== TASK TO COMPLETE ==
Give the number of lines in this listing that contain "Urinary", with no other words.

== DATA SUPPLIED ==
>>>
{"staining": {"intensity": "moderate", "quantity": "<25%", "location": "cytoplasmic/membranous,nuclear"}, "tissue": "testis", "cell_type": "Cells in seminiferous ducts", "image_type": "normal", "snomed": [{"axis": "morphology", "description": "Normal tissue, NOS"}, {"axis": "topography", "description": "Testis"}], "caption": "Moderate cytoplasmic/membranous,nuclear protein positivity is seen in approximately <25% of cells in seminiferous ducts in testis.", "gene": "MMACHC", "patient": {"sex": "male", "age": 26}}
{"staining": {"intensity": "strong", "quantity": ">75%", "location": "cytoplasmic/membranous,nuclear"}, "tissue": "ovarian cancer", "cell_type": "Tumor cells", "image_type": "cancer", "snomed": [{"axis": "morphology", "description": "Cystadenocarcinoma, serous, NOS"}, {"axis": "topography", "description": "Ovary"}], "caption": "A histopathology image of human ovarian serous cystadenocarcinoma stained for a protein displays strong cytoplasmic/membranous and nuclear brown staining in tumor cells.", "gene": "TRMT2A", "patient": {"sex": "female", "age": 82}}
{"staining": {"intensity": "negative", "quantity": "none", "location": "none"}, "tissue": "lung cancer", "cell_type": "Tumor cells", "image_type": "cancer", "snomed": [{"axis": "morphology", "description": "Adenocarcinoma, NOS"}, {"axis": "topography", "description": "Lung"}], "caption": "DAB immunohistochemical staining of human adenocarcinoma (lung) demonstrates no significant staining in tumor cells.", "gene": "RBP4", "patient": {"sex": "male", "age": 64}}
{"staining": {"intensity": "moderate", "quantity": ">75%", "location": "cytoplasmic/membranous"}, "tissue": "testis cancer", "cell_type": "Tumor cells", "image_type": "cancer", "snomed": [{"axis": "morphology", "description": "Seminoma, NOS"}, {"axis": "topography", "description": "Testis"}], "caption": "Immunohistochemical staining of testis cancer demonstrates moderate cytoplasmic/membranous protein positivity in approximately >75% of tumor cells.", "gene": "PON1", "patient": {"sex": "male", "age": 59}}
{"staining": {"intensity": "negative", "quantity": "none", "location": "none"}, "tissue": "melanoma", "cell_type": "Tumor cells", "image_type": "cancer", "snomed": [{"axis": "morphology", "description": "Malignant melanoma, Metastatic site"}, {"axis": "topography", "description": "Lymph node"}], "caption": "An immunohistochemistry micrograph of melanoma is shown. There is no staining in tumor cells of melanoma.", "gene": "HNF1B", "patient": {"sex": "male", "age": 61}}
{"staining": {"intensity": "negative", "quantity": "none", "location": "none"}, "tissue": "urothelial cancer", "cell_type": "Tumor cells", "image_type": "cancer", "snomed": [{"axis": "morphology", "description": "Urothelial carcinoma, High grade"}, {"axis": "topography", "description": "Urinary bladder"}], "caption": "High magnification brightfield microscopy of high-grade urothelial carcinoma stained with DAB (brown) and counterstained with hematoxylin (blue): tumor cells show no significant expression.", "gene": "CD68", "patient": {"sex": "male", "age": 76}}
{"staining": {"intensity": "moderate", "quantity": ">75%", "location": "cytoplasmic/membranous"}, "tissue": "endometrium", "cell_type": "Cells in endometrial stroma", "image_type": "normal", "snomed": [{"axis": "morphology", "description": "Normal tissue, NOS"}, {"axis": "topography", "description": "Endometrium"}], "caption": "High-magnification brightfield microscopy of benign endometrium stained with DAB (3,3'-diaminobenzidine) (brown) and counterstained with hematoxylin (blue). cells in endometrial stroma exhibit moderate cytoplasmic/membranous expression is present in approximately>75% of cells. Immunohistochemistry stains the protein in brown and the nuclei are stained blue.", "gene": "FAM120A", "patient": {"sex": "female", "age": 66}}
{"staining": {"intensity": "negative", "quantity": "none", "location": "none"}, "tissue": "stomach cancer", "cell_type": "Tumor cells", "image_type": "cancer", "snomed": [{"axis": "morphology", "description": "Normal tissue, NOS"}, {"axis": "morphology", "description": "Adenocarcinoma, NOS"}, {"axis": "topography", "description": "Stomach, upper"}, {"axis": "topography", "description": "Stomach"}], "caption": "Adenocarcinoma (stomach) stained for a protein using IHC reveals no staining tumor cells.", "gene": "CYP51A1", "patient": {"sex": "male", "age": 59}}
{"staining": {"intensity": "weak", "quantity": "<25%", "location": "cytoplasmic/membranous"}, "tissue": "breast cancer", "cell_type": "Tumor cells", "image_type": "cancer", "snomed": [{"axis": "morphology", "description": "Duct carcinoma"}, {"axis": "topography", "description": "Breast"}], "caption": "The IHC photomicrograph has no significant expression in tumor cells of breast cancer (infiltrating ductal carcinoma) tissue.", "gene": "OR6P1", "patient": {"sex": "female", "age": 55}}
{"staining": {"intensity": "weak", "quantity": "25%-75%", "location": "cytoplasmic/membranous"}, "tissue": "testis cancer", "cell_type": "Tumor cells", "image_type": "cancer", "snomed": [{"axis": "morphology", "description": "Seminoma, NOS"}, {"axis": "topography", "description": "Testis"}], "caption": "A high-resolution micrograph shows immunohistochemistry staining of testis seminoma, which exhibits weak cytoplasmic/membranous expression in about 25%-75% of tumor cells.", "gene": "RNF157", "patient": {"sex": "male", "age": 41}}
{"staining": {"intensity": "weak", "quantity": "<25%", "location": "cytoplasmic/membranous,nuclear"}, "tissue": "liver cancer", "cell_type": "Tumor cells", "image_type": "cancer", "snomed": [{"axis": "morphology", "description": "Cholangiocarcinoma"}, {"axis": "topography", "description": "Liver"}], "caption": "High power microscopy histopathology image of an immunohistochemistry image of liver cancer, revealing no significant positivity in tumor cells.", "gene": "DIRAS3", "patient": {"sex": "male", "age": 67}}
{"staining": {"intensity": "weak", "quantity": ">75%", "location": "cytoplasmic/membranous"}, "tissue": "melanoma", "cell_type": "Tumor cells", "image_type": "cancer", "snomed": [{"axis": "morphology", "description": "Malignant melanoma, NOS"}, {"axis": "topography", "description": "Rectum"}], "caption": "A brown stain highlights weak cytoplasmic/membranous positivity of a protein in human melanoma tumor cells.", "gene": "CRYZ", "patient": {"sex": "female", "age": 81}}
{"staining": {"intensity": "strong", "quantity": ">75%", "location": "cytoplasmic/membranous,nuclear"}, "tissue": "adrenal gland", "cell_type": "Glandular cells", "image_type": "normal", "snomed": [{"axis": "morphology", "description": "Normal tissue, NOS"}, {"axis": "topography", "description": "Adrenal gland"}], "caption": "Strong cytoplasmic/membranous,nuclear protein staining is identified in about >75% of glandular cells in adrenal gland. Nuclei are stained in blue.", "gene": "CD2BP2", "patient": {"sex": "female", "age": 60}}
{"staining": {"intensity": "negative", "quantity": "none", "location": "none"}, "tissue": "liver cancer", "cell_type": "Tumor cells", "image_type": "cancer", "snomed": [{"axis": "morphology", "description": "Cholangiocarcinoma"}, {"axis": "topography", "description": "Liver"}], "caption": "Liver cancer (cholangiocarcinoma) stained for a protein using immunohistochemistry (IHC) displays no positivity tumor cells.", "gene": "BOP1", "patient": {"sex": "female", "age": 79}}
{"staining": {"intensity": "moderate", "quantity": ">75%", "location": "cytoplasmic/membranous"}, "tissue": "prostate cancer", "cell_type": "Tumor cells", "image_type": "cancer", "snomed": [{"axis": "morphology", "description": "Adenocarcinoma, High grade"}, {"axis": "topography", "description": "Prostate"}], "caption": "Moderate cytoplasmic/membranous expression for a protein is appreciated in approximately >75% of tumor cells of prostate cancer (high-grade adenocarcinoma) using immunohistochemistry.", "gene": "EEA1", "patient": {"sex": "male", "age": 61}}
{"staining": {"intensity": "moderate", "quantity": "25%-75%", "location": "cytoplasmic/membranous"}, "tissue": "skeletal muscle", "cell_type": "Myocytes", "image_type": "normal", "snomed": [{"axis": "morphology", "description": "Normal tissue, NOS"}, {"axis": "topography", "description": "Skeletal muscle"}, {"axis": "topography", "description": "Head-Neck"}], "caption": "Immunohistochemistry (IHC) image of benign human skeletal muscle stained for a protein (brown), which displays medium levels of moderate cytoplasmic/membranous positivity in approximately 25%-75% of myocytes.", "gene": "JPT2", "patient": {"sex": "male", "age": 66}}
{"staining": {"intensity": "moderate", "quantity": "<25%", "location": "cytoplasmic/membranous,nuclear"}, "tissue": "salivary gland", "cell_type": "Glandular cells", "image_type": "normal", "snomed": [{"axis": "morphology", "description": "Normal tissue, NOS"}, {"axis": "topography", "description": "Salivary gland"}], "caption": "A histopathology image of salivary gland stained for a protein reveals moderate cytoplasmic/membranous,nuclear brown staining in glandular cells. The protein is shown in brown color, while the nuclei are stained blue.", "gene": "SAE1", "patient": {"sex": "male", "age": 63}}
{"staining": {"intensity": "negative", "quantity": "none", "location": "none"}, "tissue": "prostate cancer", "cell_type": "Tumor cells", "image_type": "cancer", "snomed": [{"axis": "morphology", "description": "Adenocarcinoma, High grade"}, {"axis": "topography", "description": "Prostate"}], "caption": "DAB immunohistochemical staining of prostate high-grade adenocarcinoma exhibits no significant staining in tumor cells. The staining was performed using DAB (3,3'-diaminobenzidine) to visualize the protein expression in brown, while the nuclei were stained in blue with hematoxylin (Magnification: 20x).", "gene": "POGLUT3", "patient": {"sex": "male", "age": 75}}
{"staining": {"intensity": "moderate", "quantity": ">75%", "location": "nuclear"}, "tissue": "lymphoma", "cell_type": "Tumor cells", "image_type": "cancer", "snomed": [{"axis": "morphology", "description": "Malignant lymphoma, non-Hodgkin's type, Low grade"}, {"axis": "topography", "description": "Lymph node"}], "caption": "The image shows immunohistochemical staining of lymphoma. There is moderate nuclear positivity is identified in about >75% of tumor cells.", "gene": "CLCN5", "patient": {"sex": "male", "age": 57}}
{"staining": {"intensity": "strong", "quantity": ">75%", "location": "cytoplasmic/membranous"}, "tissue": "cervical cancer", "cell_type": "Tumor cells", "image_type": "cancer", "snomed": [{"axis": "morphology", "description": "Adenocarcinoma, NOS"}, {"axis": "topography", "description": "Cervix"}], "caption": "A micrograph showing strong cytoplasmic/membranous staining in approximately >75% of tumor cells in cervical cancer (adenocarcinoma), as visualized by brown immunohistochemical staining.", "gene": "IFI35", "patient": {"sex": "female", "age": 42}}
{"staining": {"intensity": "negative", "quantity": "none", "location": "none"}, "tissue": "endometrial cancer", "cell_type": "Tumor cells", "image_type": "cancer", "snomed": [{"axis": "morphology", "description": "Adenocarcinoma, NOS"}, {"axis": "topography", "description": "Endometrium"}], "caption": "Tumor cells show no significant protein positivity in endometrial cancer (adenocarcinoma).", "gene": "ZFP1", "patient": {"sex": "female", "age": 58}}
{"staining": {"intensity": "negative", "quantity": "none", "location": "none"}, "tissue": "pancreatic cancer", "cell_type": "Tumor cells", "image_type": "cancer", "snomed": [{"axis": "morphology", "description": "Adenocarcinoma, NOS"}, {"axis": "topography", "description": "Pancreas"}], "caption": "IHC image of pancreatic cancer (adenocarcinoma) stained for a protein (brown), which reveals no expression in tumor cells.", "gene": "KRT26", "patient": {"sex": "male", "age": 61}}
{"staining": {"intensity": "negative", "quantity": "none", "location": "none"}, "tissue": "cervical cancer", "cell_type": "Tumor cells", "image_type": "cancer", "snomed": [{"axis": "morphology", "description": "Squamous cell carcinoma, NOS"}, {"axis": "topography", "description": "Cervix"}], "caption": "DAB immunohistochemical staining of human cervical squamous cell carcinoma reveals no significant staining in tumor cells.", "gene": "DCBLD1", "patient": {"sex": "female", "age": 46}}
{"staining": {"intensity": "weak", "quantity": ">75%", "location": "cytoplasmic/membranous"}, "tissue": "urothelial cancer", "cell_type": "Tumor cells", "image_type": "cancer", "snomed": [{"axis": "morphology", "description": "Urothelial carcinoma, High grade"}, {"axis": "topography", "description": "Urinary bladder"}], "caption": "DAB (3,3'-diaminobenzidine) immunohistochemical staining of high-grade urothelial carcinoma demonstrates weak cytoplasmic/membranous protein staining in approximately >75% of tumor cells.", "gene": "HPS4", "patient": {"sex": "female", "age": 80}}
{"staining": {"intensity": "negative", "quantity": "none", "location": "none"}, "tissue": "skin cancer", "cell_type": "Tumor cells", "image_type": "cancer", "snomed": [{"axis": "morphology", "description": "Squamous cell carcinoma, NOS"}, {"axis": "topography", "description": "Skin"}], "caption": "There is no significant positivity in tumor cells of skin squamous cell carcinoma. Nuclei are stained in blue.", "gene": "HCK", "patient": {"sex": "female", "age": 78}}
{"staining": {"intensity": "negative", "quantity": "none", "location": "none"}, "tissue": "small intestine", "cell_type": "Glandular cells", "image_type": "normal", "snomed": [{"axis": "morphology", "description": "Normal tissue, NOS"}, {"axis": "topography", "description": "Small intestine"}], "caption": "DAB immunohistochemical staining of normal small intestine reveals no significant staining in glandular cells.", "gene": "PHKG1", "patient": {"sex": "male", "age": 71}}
<<<
== OUTPUT BELOW ==
2